The recommendations include investments in everything from suicide prevention and housing, to renewable infrastructure, education and research.
The organization also emphasised the importance of Canada’s Inuit regions (referred to by Inuit as Inuit Nunangat) and challenged the national parties to incorporate these regions into their platforms as they do with other parts of Canada.
ITK also challenged the next government to integrate Inuit Nunangat into their programs as a nation-building exercise en par with the Trans-Canada Highway or transnational railroad built to connect western and eastern Canada.
“ITK calls on all parties to commit to implementing an Inuit Nunangat policy throughout government, to ensure that Inuit are able to access and benefit from policies, programs and initiatives that are intended to benefit our people,” said Natan Obed, president of Inuit Tapiriit Kanatami in a news release on Friday.
Obed also stressed the effects of climate change, lack of infrastructure and socio-economic inequalities in Canada’s Inuit regions compared to the rest of the country.
A set of recommendations
With one-third of Canadian Inuit under the age of 14, the population is also disproportionately affected by the health, education and social policies applied at national level, said the news release, outlining several recommendations.
ITK is calling on the next federal government to take action on Inuit priorities and bring #InuitNunangat into the rest of Canada as a nation building exercise. Read more at https://t.co/j4ZT6yQjyS pic.twitter.com/cDBFfP8dT6
— ITK (@ITK_CanadaInuit) September 20, 2019
The document also calls for the government to tackle the calls for justice laid out by the National Inquiry into Missing and Murdered Indigenous Women and Girls (MMWIG).
The MMWIG inquiry was established by Canadian Prime Minister Justin Trudeau in September 2016 after years of campaigning by Indigenous activists and leaders to address the high levels of violence against Indigenous women and girls.
The final report was released on June 3 and includes 231 calls for justice and the conclusion that Canada’s treatment of cases has amounted to a genocide.
In addition to these recommendations, ITK published its 2020 Pre-Budget Submission calling for “major federal investments in climate action and renewable energy, infrastructure, Inuit-led research, and Inuit primary education.”

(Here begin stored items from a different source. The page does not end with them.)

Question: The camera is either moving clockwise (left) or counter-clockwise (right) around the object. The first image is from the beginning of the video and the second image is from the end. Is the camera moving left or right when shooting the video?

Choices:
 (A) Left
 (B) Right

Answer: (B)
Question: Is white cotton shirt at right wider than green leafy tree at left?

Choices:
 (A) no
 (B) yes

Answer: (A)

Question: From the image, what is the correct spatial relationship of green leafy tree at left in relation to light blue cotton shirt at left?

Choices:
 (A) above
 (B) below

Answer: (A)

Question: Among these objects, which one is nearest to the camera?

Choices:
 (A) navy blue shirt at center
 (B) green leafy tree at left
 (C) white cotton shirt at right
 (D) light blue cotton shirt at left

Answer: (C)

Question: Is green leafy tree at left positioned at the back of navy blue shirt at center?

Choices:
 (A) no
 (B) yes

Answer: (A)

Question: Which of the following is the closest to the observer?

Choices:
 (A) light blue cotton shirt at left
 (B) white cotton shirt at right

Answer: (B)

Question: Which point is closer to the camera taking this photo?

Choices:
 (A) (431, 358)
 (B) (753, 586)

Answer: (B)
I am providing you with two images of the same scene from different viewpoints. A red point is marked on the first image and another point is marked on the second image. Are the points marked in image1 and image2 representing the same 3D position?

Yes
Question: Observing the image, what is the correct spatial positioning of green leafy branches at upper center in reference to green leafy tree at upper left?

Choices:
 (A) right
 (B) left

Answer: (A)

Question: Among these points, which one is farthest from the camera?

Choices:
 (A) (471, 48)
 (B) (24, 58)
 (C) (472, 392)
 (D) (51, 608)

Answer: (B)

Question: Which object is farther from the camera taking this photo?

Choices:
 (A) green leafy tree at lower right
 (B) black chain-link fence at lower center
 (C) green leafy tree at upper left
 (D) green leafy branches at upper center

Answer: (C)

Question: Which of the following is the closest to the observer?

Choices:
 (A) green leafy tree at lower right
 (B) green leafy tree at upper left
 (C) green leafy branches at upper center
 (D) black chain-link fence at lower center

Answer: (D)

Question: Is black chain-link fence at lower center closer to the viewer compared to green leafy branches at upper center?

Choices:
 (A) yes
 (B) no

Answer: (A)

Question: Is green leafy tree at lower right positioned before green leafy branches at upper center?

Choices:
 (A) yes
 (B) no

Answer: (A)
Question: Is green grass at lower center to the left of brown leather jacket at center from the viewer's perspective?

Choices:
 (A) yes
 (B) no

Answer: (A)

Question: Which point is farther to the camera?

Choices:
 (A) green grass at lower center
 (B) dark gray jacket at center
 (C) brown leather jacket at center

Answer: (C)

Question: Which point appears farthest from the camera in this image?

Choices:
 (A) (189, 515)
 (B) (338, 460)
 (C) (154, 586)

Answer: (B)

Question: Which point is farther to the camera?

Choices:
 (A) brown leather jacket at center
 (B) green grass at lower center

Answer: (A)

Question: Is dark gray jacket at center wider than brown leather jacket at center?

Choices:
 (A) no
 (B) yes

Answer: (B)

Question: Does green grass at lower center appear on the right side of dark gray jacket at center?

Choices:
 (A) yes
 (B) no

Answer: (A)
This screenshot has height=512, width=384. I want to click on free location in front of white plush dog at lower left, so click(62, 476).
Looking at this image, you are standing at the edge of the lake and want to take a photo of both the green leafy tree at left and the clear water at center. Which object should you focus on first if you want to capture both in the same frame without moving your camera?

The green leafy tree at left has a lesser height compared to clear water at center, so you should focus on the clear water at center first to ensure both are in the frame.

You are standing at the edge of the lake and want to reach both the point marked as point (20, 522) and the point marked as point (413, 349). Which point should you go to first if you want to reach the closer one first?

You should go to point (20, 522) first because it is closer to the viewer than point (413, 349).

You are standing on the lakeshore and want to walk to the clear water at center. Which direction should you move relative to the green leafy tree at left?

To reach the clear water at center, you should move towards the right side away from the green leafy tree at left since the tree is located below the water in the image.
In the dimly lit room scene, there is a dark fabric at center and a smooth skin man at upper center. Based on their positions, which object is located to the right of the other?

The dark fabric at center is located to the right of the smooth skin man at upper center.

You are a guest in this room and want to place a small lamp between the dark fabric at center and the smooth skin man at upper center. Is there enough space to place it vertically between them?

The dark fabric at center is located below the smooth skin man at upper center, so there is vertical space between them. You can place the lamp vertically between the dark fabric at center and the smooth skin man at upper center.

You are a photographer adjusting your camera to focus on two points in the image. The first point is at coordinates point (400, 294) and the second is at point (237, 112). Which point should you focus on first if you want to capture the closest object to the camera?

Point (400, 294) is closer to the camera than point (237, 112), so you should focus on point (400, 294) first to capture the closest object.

ITK represents the approximately 65,000 Inuit in Canada on a wide variety of environmental, social, cultural, and political issues.
Inuit Nunangat refers to Canada’s four Inuit regions: the Inuvialuit Settlement Region in the Northwest Territories; Canada’s eastern Arctic territory of Nunavut; Nunavik in northern Quebec and Nunatsiavut in the Atlantic province of Newfoundland and Labrador. Inuit Nunangat includes 51 communities and encompasses roughly 35 per cent of Canada’s land mass and 50 per cent of its coastline.